It costs to buy
grain in Flagstaff, or Phoenix, and pay freight on it to Apex, and then
haul it to the head of the trail, and thence to the stables on the plateau
near the mine.
Hay, too, has to come just as far. Every pound of the
provisions used by the men has to be hauled in similar fashion over
railroad, wagon road and canyon trail. Every pick, shovel, piece of iron or
woodwork, every pound of powder, dynamite and fuse, every box of candles
has to pay toll in like fashion, before it can be used in the mine. So we
are not surprised to learn that the ore is rich, the first thousand tons
mined going as high as thirty percent in copper, with several ounces of
silver to the ton, and small but appreciable and valuable traces of gold.
(At the time of this writing, the mines are temporarily shut down.)
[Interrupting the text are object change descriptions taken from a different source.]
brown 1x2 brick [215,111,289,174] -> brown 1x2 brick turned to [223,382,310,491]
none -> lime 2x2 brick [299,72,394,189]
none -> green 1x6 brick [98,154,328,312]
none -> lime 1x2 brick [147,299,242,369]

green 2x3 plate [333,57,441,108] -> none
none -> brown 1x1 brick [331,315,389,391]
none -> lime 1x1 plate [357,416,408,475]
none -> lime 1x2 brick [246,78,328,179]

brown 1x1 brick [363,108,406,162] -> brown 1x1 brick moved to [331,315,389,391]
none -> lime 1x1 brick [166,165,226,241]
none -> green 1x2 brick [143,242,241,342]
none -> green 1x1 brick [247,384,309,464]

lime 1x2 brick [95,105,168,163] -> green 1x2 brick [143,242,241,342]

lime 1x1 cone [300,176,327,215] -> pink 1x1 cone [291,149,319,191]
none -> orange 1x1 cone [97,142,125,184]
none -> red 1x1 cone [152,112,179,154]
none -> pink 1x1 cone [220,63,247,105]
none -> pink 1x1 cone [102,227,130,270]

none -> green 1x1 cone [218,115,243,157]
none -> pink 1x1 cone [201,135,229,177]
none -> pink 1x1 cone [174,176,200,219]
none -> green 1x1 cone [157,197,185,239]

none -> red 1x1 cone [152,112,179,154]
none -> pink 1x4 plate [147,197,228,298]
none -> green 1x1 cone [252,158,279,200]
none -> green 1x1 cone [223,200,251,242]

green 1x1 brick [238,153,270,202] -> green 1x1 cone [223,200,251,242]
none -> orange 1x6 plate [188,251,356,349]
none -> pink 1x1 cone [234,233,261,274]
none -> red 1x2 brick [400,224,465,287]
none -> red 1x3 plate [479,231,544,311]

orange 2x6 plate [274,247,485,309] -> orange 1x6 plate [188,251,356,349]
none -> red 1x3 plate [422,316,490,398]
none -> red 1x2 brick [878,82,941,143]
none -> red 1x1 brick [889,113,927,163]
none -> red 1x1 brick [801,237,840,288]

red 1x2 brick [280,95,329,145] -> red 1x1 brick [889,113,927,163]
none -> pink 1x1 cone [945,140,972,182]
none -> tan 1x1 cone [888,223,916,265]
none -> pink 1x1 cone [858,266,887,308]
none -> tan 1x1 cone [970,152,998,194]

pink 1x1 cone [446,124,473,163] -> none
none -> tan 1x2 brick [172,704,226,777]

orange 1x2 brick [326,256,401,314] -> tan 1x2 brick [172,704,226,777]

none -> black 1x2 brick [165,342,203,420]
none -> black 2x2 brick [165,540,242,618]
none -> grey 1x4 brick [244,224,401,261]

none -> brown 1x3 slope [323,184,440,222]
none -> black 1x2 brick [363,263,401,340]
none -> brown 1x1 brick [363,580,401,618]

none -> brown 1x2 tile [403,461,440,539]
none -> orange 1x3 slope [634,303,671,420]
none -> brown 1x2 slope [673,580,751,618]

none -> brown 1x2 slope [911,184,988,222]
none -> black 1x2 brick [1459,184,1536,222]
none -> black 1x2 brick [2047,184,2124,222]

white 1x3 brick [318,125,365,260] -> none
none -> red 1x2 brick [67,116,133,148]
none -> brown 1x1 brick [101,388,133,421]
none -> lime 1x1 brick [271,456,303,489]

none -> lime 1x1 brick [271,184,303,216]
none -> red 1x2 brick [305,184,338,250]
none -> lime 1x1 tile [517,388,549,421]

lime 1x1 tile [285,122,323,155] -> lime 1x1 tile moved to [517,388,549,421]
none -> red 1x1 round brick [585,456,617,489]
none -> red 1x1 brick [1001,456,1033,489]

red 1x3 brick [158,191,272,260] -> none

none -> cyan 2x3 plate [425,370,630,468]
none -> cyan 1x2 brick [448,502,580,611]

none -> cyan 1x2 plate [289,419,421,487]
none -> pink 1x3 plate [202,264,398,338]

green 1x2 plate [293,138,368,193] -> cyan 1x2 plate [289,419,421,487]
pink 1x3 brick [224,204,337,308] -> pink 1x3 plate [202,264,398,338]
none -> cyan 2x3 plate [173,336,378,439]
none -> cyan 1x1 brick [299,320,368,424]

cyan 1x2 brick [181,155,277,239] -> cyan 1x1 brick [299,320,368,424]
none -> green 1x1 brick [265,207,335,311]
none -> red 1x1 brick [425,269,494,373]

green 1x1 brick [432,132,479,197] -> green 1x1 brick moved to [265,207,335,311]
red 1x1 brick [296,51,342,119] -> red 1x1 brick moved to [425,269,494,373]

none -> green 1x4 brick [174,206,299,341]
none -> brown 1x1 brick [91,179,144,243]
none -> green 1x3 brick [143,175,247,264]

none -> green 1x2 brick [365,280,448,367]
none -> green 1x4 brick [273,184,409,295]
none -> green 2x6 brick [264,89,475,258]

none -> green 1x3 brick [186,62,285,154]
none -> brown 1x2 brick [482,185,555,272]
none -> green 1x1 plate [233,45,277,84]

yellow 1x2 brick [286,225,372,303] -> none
To the Old Hance Trail. The mouth of the mine enters the face of the cliff
to the east, and overlooks the trail down which we descend into Hance
Creek, where the old Hance Trail to the river used to be. It is an old
friend, for we have been down it more times than once, and can recall every
feature. We rest awhile here, in order to go down to the place where the
side canyon through which the creek flows "narrows up." We pass through,
and on the other side stand before the shattered Tonto sandstones that
Thomas Moran, years ago, named the Temple of Set, and even further on,
where we used to leave the horses and climb down a boulder, and up the face
of the cliff, and down the rope ladder over the archaean rocks - here a
crystalline mica schist - and so on, all the way to the river.